[Source texts of formatted documents]
---*---

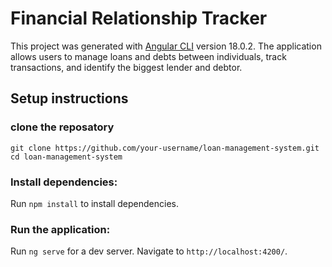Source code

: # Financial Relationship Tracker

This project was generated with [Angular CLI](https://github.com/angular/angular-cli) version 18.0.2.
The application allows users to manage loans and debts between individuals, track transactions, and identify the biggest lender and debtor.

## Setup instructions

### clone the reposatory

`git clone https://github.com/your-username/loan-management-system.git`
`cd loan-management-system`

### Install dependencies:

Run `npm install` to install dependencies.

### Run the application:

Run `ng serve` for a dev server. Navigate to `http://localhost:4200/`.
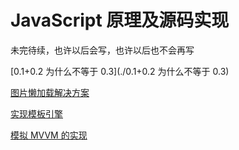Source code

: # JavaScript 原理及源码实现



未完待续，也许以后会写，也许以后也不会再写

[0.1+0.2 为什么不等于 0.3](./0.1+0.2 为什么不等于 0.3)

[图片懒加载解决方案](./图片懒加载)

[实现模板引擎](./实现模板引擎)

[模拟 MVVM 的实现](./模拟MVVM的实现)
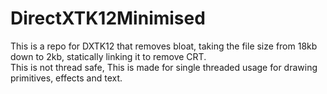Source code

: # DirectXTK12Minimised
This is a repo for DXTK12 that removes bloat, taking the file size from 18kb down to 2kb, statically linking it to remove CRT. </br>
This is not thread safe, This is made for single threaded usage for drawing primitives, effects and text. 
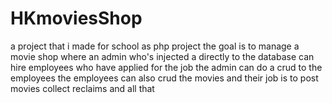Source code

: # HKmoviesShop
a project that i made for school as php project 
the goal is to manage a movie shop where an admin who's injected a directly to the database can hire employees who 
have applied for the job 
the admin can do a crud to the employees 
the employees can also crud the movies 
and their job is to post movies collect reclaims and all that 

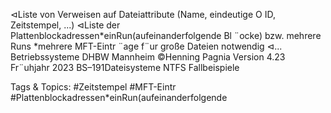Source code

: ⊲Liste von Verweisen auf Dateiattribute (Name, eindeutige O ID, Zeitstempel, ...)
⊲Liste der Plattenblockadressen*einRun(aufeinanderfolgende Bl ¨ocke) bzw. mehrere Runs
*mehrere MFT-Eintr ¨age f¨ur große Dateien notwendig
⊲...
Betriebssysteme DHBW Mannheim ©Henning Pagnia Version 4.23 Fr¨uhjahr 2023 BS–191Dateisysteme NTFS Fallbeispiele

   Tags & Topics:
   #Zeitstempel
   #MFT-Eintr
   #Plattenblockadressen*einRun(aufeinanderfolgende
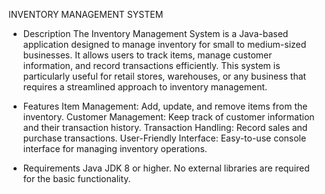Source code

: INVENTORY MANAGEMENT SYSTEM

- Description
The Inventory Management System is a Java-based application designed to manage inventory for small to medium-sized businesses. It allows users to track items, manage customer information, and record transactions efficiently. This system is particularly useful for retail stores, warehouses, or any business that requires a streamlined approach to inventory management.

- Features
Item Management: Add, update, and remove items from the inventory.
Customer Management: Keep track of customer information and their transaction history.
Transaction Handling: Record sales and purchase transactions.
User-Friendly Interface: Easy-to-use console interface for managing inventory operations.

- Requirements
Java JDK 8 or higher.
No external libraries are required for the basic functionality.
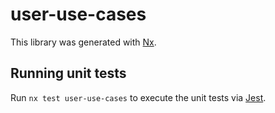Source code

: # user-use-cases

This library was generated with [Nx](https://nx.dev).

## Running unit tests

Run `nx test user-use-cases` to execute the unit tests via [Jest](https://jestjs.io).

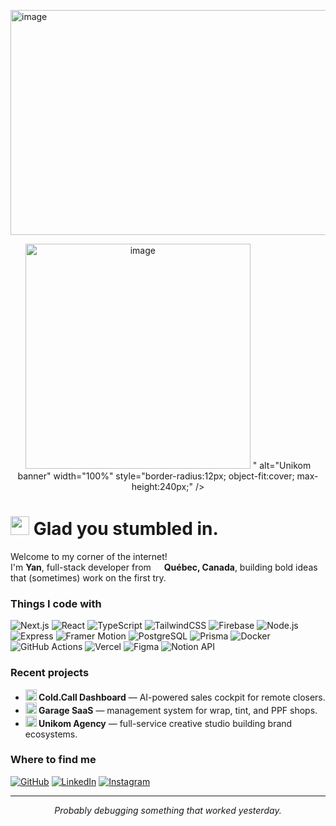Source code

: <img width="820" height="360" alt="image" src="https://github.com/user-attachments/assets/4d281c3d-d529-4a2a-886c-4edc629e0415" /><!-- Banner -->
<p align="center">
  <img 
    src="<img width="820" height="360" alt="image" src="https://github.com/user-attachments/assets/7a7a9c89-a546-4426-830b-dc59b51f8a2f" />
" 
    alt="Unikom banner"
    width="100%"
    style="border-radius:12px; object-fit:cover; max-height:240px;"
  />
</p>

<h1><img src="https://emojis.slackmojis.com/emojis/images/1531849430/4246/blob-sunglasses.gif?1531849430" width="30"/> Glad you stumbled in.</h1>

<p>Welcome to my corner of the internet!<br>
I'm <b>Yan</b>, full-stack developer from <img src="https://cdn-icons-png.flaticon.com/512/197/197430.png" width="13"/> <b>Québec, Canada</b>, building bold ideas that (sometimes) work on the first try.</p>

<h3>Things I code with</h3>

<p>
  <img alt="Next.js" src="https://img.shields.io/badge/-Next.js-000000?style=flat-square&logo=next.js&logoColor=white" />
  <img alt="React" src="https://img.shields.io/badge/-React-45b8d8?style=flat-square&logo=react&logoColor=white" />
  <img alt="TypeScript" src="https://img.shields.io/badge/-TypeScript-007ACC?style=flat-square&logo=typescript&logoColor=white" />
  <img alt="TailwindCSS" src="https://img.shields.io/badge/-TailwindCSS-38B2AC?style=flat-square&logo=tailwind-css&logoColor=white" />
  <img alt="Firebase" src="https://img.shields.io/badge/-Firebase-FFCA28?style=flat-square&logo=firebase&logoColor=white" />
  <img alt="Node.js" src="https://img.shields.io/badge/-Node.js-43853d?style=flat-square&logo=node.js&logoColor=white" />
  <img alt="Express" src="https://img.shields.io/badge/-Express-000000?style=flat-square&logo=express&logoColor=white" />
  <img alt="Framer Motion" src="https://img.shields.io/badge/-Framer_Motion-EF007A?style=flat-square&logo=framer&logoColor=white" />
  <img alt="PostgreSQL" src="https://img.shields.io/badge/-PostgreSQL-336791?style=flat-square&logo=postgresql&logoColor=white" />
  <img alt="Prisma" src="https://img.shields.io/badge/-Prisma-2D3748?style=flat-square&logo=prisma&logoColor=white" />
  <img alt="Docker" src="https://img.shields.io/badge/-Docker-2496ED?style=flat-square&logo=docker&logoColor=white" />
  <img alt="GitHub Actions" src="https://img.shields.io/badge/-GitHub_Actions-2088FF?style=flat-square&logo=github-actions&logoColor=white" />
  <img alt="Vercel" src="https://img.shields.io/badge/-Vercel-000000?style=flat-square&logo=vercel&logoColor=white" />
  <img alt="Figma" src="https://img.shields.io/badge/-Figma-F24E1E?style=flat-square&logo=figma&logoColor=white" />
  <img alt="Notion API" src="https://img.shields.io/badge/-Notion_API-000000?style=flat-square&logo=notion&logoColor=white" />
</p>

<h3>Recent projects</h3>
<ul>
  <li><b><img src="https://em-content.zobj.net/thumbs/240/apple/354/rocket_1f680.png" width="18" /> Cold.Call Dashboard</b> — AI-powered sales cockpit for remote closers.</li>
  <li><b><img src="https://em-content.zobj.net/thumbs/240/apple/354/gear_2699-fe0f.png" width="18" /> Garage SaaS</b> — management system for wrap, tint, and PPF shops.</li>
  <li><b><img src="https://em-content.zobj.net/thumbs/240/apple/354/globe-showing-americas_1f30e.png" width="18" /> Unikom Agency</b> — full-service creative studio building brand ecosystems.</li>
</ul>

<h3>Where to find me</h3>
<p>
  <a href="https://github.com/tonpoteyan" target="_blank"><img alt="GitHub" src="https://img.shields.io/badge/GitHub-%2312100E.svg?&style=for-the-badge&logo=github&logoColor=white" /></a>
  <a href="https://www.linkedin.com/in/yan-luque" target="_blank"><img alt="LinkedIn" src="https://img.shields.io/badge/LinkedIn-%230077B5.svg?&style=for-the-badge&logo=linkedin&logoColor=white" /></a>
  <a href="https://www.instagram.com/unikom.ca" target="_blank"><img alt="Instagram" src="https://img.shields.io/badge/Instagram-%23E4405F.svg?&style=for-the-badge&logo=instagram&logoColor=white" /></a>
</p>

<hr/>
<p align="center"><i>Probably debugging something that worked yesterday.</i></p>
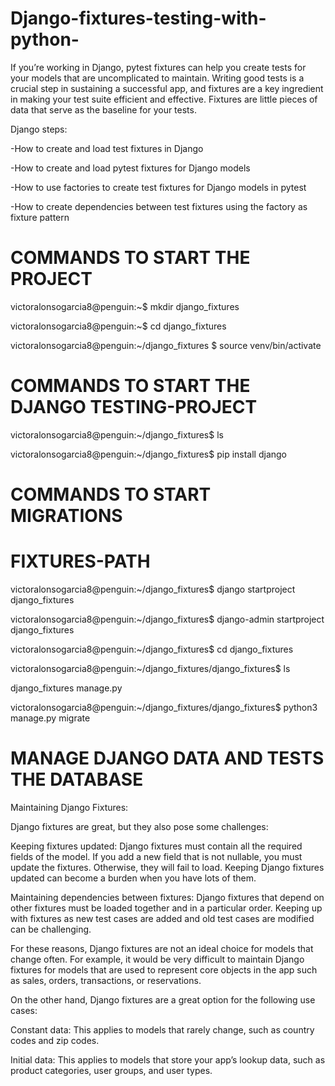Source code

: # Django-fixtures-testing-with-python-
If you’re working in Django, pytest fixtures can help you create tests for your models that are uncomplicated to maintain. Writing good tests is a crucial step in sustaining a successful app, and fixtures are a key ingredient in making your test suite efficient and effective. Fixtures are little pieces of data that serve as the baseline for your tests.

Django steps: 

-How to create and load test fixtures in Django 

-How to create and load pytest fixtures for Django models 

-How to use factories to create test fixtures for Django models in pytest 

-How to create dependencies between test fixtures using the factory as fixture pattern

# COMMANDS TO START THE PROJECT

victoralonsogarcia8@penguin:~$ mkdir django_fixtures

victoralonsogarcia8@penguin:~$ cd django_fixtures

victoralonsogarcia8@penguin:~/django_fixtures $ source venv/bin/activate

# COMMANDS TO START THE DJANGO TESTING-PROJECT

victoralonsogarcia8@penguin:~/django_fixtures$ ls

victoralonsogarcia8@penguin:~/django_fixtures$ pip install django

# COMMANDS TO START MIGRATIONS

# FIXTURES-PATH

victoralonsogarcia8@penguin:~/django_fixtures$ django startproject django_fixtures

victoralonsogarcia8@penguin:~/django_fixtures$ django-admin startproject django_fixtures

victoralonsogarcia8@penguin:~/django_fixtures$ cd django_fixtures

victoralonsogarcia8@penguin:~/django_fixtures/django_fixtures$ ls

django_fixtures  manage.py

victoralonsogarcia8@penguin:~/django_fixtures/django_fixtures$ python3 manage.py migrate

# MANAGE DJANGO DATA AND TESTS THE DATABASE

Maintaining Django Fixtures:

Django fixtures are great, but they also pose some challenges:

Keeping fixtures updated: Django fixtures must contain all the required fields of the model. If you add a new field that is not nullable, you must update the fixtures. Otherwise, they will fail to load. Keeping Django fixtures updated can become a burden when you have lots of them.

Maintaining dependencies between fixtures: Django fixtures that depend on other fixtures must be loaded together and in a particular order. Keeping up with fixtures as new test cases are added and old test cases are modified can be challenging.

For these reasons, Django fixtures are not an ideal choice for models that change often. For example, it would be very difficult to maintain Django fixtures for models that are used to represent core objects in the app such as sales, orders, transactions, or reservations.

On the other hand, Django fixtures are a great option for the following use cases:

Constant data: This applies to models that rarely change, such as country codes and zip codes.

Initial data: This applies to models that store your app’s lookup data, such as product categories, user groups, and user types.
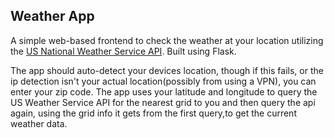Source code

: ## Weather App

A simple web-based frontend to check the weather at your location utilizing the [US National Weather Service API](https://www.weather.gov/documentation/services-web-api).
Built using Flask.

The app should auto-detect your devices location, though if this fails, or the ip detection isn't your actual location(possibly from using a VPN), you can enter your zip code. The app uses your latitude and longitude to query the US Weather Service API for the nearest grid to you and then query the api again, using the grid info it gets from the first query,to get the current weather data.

---*---

- [EXERCISE DESCRIPTION]
Rewrite everything from the line containing "tests via [Jest](https://jestjs.io)." down to the line containing "<h3>Things I code with</h3>", both included, changing "full-stack developer" to "software engineer" and keeping all other text the same. Omit the pictures from your answer.

- [ANSWER TO THE EXERCISE]
Run `nx test user-use-cases` to execute the unit tests via [Jest](https://jestjs.io).

Source code

: <img width="820" height="360" alt="image" src="https://github.com/user-attachments/assets/4d281c3d-d529-4a2a-886c-4edc629e0415" /><!-- Banner -->
<p align="center">
  <img 
    src="<img width="820" height="360" alt="image" src="https://github.com/user-attachments/assets/7a7a9c89-a546-4426-830b-dc59b51f8a2f" />
" 
    alt="Unikom banner"
    width="100%"
    style="border-radius:12px; object-fit:cover; max-height:240px;"
  />
</p>

<h1><img src="https://emojis.slackmojis.com/emojis/images/1531849430/4246/blob-sunglasses.gif?1531849430" width="30"/> Glad you stumbled in.</h1>

<p>Welcome to my corner of the internet!<br>
I'm <b>Yan</b>, software engineer from <img src="https://cdn-icons-png.flaticon.com/512/197/197430.png" width="13"/> <b>Québec, Canada</b>, building bold ideas that (sometimes) work on the first try.</p>

<h3>Things I code with</h3>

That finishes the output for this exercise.